Alors que l’Union européenne compte dorénavant 25 États et à l’heure où chacun cherche un fonds culturel commun à tous les États de l’Union européenne, il semble important de parler des minorités, car celles-ci font partie intégrante de la construction d’une « culture européenne ».
En effet, toutes les identités, celles des minorités, du fait de leur taille plus encore que d’autres, sont en perpétuel devenir ; et le métissage, au sens d’enrichissement mutuel sans fusion entre les parties en cause, est aussi constant que général. Loin de s’opposer, métissage et maintien des cultures différentes et en particulier des langues sont complémentaires. La prise en compte de l’identité collective des groupes minoritaires, voire un certain enracinement, loin de n’être qu’un réflexe « tribal », apparaît souvent de nos jours comme un antidote aux dérives du fanatisme « identitaire » et de l’ensauvagement urbain. Et les désordres auxquels on assiste aujourd’hui, de la Tchétchénie aux banlieues des métropoles européennes, sont moins dus en effet au déchaînement d’un excès d’identité qu’au contrecoup différé d’une insuffisante reconnaissance identitaire.

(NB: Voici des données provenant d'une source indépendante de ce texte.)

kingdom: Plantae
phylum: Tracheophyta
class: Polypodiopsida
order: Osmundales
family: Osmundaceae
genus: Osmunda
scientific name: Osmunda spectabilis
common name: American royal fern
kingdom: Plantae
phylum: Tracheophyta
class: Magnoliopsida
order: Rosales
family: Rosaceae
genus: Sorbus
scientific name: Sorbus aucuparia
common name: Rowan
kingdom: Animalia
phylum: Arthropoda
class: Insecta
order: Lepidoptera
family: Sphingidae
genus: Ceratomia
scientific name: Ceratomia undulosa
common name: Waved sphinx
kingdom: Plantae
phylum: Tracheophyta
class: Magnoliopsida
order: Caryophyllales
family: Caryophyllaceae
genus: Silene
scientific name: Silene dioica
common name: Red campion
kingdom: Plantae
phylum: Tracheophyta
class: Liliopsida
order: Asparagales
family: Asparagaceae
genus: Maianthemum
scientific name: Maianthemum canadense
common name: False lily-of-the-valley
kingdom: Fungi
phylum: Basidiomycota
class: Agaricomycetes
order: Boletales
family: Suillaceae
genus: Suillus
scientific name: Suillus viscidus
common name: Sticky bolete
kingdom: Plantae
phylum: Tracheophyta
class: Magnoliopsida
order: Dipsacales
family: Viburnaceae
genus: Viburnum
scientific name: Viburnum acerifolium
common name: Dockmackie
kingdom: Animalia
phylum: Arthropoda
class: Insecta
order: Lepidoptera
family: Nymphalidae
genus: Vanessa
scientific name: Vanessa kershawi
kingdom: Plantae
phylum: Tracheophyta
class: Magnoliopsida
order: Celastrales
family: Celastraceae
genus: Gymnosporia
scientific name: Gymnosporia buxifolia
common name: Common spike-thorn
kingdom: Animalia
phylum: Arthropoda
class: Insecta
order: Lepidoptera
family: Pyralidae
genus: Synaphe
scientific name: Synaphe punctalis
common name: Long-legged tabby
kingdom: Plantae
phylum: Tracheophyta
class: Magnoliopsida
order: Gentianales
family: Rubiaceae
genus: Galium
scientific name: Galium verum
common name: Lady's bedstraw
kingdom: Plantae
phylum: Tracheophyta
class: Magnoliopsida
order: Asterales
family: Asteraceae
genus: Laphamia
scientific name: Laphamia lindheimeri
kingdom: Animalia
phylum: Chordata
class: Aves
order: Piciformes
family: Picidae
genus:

L’ambition de cet atlas est de montrer que les minorités, au-delà d’être un « problème », sont avant tout constitutive de l’Europe. Ainsi, les deux premières parties de l’Atlas relient les différentes minorités aux grands événements de l’histoire de l’Europe au XXe siècle (des deux conflits mondiaux à la guerre des Balkans) et la troisième partie brosse un portrait contemporain des minorités dans les Etats et grandes régions de l’Europe, de l’Atlantique à l’Oural.